No one wanted a war right now. Particularly since no one had even certainty regarding who would win. Deseret and the GWA were just a bit too evenly matched and no one counted the US as being an especially helpful or useful military ally. Many even thought that with the USA as a war partner they would proof nearly worthless in battle, leaving the GWA to weaken themselves fatally to defend thousands of extra miles north on the American front, while our allies slowly collapsed. As far as my bosses in the BMA were concerned, the status quo was a lot safer than several other uncertainties. Unfortunately, we couldn't count at all on Deseret to make those same calculations. Creating anarchy in the American west might be sufficient to collapse the weak US government all on its own, allowing perhaps several entire states to be absorbed before the GWA could be enticed into reacting ... and with less than favorable odds.

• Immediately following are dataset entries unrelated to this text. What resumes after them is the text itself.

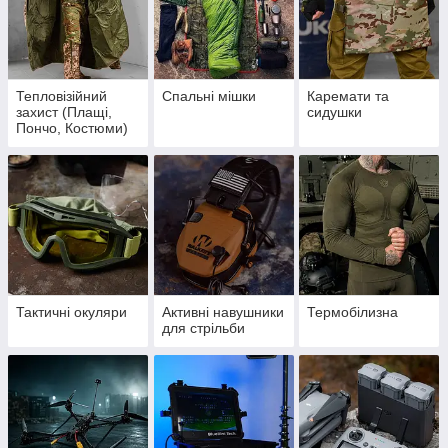
Тепловізійний
Спальні мішки
Каремати та
захист (Плащі,
сидушки
Пончо, Костюми)
Тактичні окуляри
Активні навушники
Термобілизна
для стрільби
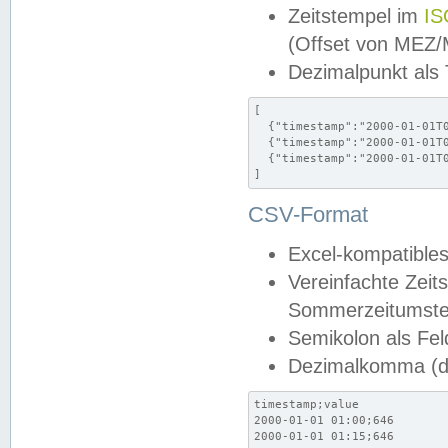
Zeitstempel im
IS
(Offset von MEZ
Dezimalpunkt als
[

  {"timestamp":"2000-01-01T0
  {"timestamp":"2000-01-01T0
  {"timestamp":"2000-01-01T0
]
CSV-Format
Excel-kompatibles
Vereinfachte Zeit
Sommerzeitumstel
Semikolon als Fel
Dezimalkomma (de
timestamp;value

2000-01-01 01:00;646

2000-01-01 01:15;646
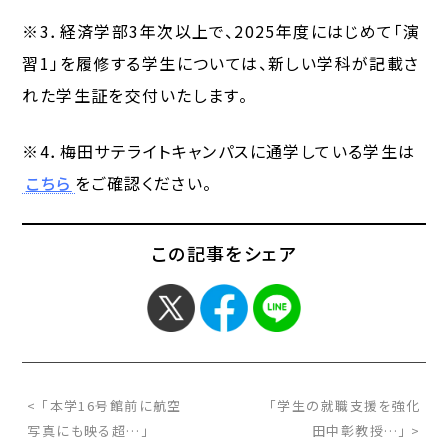
※3．経済学部3年次以上で、2025年度にはじめて「演
習1」を履修する学生については、新しい学科が記載さ
れた学生証を交付いたします。
※4．梅田サテライトキャンパスに通学している学生は
こちら
をご確認ください。
この記事をシェア
< 「本学16号館前に航空
「学生の就職支援を強化
写真にも映る超…」
田中彰教授…」 >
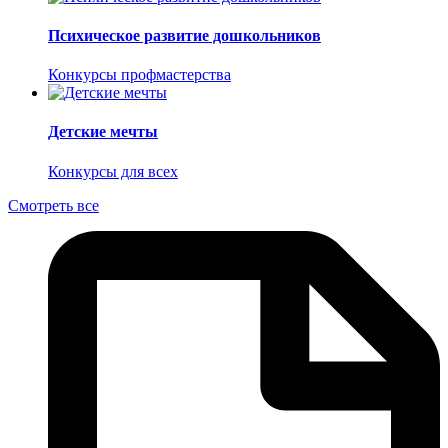
Психическое развитие дошкольников
Конкурсы профмастерства
Детские мечты
Конкурсы для всех
Смотреть все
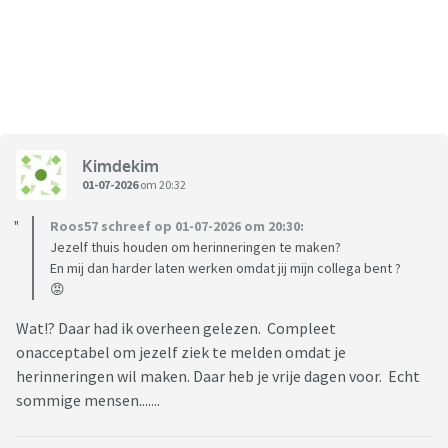
Kimdekim
01-07-2026
om 20:32
Roos57 schreef op 01-07-2026 om 20:30:
Jezelf thuis houden om herinneringen te maken?
En mij dan harder laten werken omdat jij mijn collega bent ?
😡
Wat!? Daar had ik overheen gelezen. Compleet
onacceptabel om jezelf ziek te melden omdat je
herinneringen wil maken. Daar heb je vrije dagen voor. Echt
sommige mensen.......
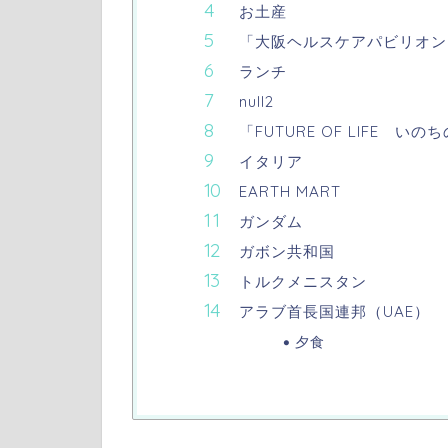
お土産
「大阪ヘルスケアパビリオンNest
ランチ
null2
「FUTURE OF LIFE い
イタリア
EARTH MART
ガンダム
ガボン共和国
トルクメニスタン
アラブ首長国連邦（UAE）
夕食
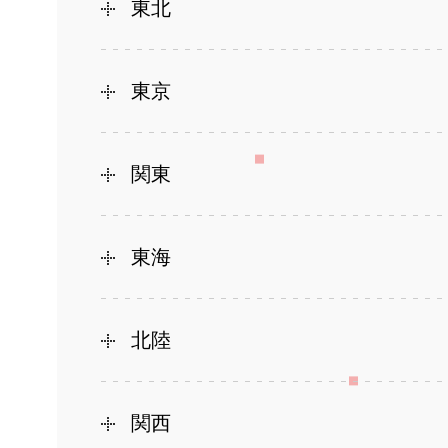
東北
東京
関東
東海
北陸
関西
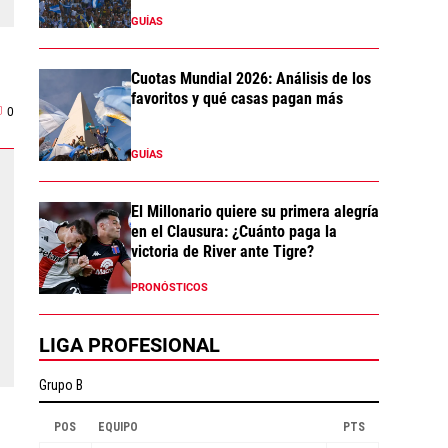
GUÍAS
Cuotas Mundial 2026: Análisis de los
favoritos y qué casas pagan más
0
GUÍAS
El Millonario quiere su primera alegría
en el Clausura: ¿Cuánto paga la
victoria de River ante Tigre?
PRONÓSTICOS
LIGA PROFESIONAL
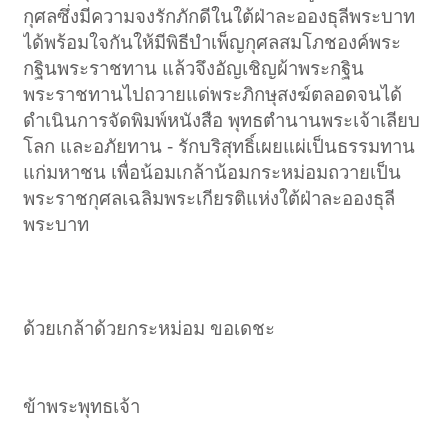
กุศลซึ่งมีความจงรักภักดีในใต้ฝ่าละอองธุลีพระบาท
ได้พร้อมใจกันให้มีพิธีบำเพ็ญกุศลสมโภชองค์พระ
กฐินพระราชทาน แล้วจึงอัญเชิญผ้าพระกฐิน
พระราชทานไปถวายแด่พระภิกษุสงฆ์ตลอดจนได้
ดำเนินการจัดพิมพ์หนังสือ พุทธตำนานพระเจ้าเลียบ
โลก และอภัยทาน - รักบริสุทธิ์เผยแผ่เป็นธรรมทาน
แก่มหาชน เพื่อน้อมเกล้าน้อมกระหม่อมถวายเป็น
พระราชกุศลเฉลิมพระเกียรติแห่งใต้ฝ่าละอองธุลี
พระบาท​
ด้วยเกล้าด้วยกระหม่อม ขอเดชะ
ข้าพระพุทธเจ้า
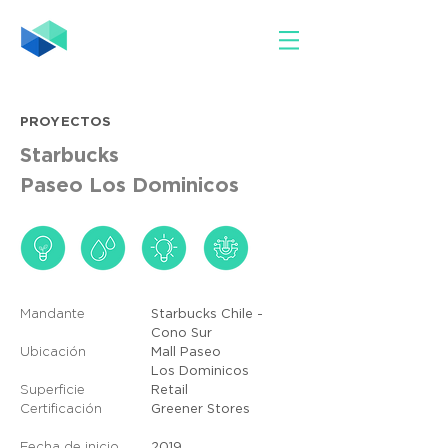
PROYECTOS
Starbucks
Paseo Los Dominicos
Mandante
Starbucks Chile -
Cono Sur
Ubicación
Mall Paseo
Los Dominicos
Superficie
Retail
Certificación
Greener Stores
Fecha de inicio
2019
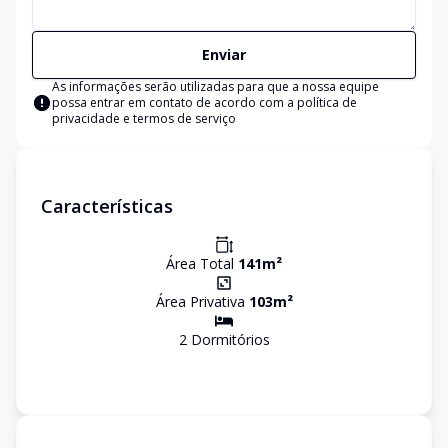
Enviar
As informações serão utilizadas para que a nossa equipe
possa entrar em contato de acordo com a
política de
privacidade e termos de serviço
Características
Área Total
141
m²
Área Privativa
103
m²
2
Dormitório
s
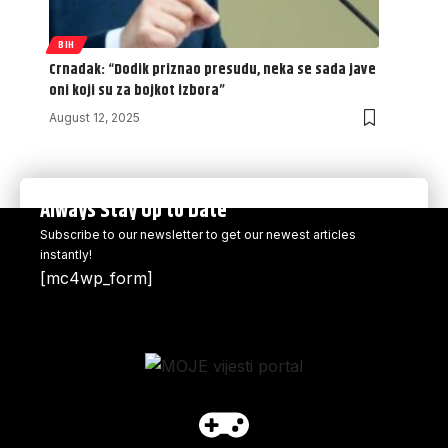
BIH
Crnadak: “Dodik priznao presudu, neka se sada jave
oni koji su za bojkot izbora”
August 12, 2025
Always Stay Up to Date
Subscribe to our newsletter to get our newest articles
instantly!
[mc4wp_form]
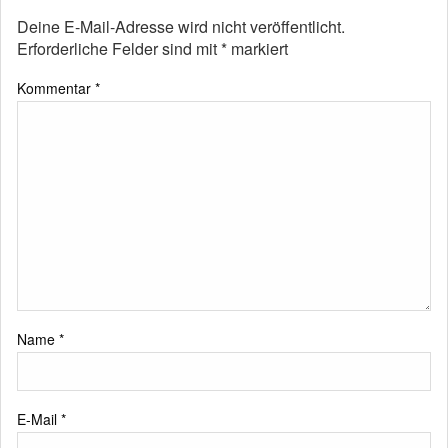
Deine E-Mail-Adresse wird nicht veröffentlicht.
Erforderliche Felder sind mit
*
markiert
Kommentar
*
Name
*
E-Mail
*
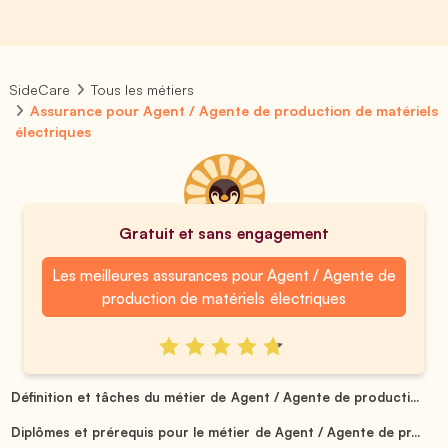
SideCare
Tous les métiers
Assurance pour Agent / Agente de production de matériels
électriques
Gratuit et sans engagement
Les meilleures assurances pour Agent / Agente de
production de matériels électriques
Définition et tâches du métier de Agent / Agente de producti...
Diplômes et prérequis pour le métier de Agent / Agente de pr...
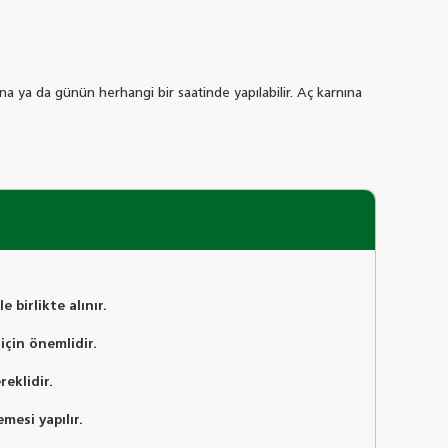
nına ya da günün herhangi bir saatinde yapılabilir. Aç karnına
 birlikte alınır.
 için önemlidir.
reklidir.
mesi yapılır.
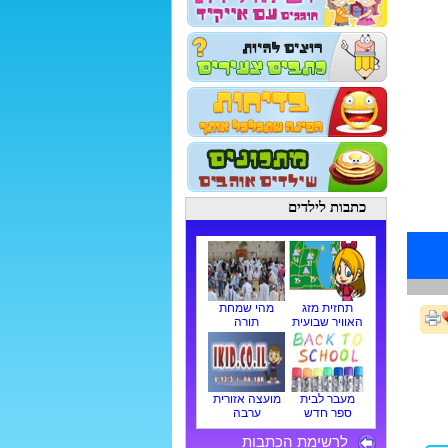
כתבות לילדים
תחזית מזג
מהי שמחת
האוויר שבועית
תורה
מעבר לבית
מועצה אזורית
ספר חדש
ערבה
לרשימת הכתבות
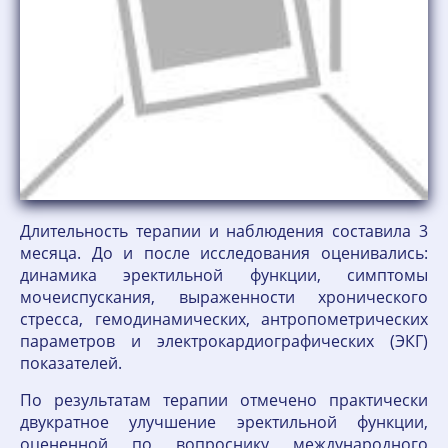
Длительность терапии и наблюдения составила 3
месяца. До и после исследования оценивались:
динамика эректильной функции, симптомы
мочеиспускания, выраженности хронического
стресса, гемодинамических, антропометрических
параметров и электрокардиографических (ЭКГ)
показателей.
По результатам терапии отмечено практически
двукратное улучшение эректильной функции,
оцененной по вопроснику международного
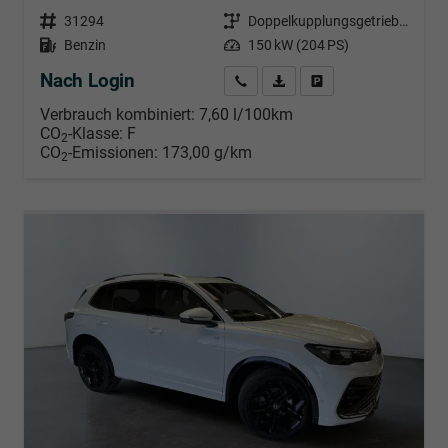
Fahrzeugnr.
31294
Getriebe
Doppelkupplungsgetriebe (DSG)
Kraftstoff
Benzin
Leistung
150 kW (204 PS)
Nach Login
Wir rufen Sie an
PDF-Datei, Fahrzeugexposé d
Händlerangebot erstell
Verbrauch kombiniert:
7,60 l/100km
CO
-Klasse:
F
2
CO
-Emissionen:
173,00 g/km
2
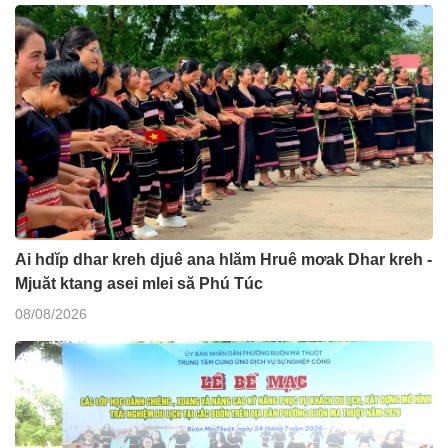
Ai hdĭp dhar kreh djuê ana hlăm Hruê mơak Dhar kreh -
Mjuăt ktang asei mlei să Phú Túc
08/08/2026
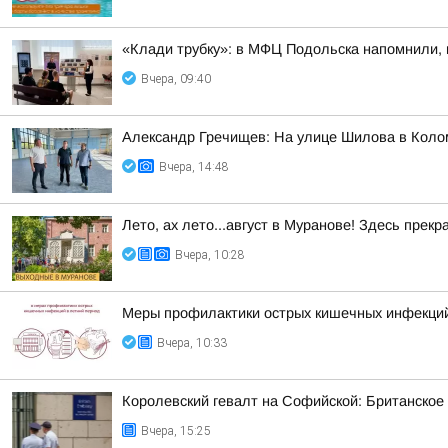
«Клади трубку»: в МФЦ Подольска напомнили, 
Вчера, 09:40
Александр Гречищев: На улице Шилова в Коло
Вчера, 14:48
Лето, ах лето...август в Муранове! Здесь пре
Вчера, 10:28
Меры профилактики острых кишечных инфекций
Вчера, 10:33
Королевский гевалт на Софийской: Британское
Вчера, 15:25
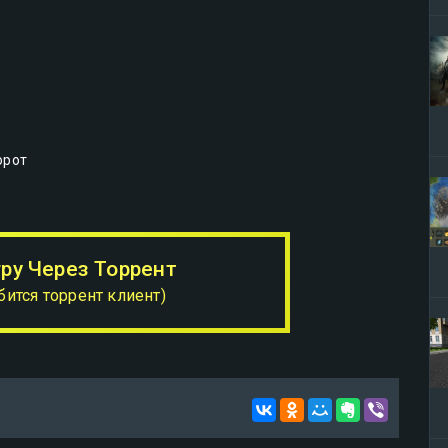
орот
гру Через Торрент
бится торрент клиент)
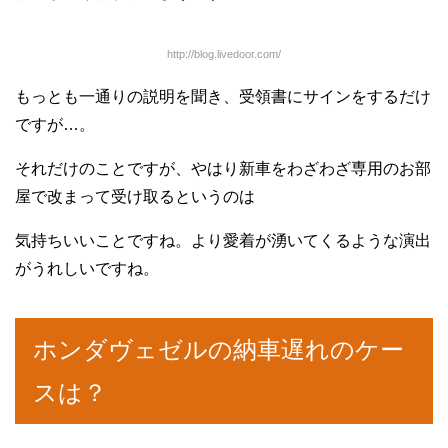
http://blog.livedoor.com/
もっとも一通りの説明を聞き、受領書にサインをするだけ
ですが…。
それだけのことですが、やはり新車をわざわざ専用のお部
屋で改まって受け取るというのは
気持ちいいことですね。より愛着が湧いてくるような演出
がうれしいですね。
ホンダヴェゼルの納車遅れのケー
スは？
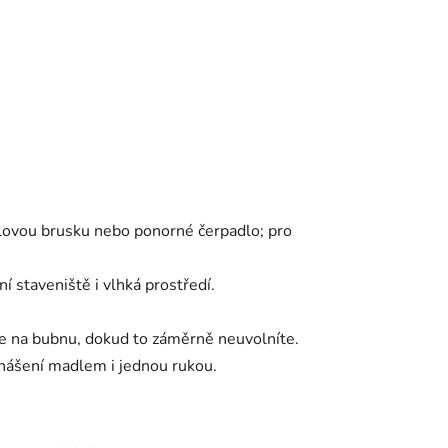
hlovou brusku nebo ponorné čerpadlo; pro
 staveniště i vlhká prostředí.
e na bubnu, dokud to záměrně neuvolníte.
enášení madlem i jednou rukou.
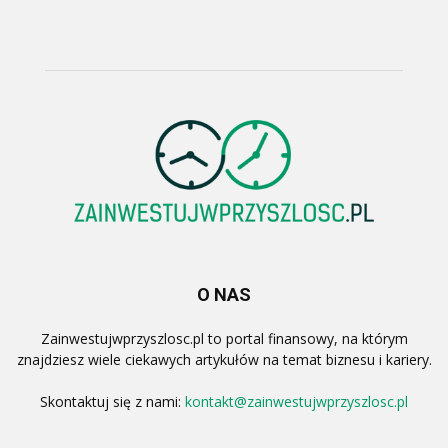
O NAS
Zainwestujwprzyszlosc.pl to portal finansowy, na którym
znajdziesz wiele ciekawych artykułów na temat biznesu i kariery.
Skontaktuj się z nami:
kontakt@zainwestujwprzyszlosc.pl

What a ratfuck! Bel's boss might not want those weapon smugglers found, but for the security of the GWA it really had to be done!


"So," I inquired while she drove, "assuming for amusement value only that if the big boss took a sudden and rather violent dislike for me and my consulting efforts, just what sort of top shelf magical disruption attempts would I be likely to face? If I can put it delicately. I know that's sort of a taboo subject up here. Down south, we're a bit more casual about it, and deciding what I can do, and who is liable to try and stop me, are definitely survival concerns for me."

"So I've heard. No, talking about it doesn't bother me. You're technically a very strong Adept, right? Or were? The briefing doc said that you might have had a burn out." This was technically true, or at least on paper. My last official test showed I had a Score of 0.0. Dead normal mundane – powerless. On the other hand, I hadn't bothered to inform them that after a bit of rest, and internal reorganization and recovery, my magical skills were now significantly greater than they had been before. By a rather large order of magnitude greater.